## [Records from a data collection]
---------------
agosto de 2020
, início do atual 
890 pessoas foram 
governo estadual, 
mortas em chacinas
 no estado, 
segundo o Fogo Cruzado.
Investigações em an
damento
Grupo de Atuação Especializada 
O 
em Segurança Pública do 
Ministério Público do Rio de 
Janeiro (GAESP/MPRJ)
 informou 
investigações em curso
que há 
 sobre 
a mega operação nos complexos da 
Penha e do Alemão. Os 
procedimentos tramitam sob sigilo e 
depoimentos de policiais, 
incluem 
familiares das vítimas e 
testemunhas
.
---------------
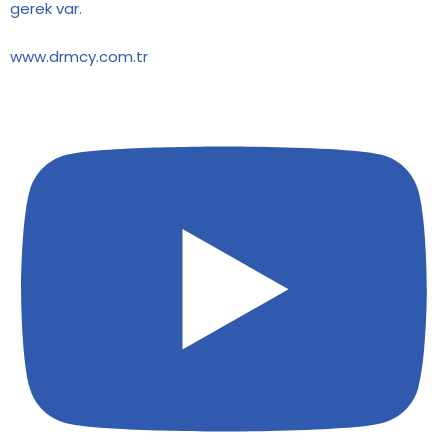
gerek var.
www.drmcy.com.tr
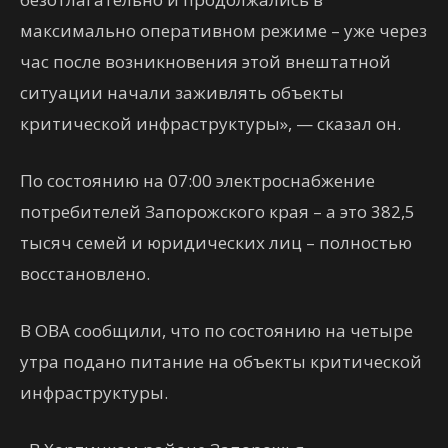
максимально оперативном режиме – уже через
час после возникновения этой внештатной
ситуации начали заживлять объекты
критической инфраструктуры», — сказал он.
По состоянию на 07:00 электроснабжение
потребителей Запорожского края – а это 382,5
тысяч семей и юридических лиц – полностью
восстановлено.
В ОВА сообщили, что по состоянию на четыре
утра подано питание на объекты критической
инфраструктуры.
---------------
## [Task directions]
Retype everything from the line containing "максимально оперативном режиме – уже через" down to the line containing "инфраструктуры.", with both of those lines included.

## [Task answer]
максимально оперативном режиме – уже через
час после возникновения этой внештатной
ситуации начали заживлять объекты
критической инфраструктуры», — сказал он.
По состоянию на 07:00 электроснабжение
потребителей Запорожского края – а это 382,5
тысяч семей и юридических лиц – полностью
восстановлено.
В ОВА сообщили, что по состоянию на четыре
утра подано питание на объекты критической
инфраструктуры.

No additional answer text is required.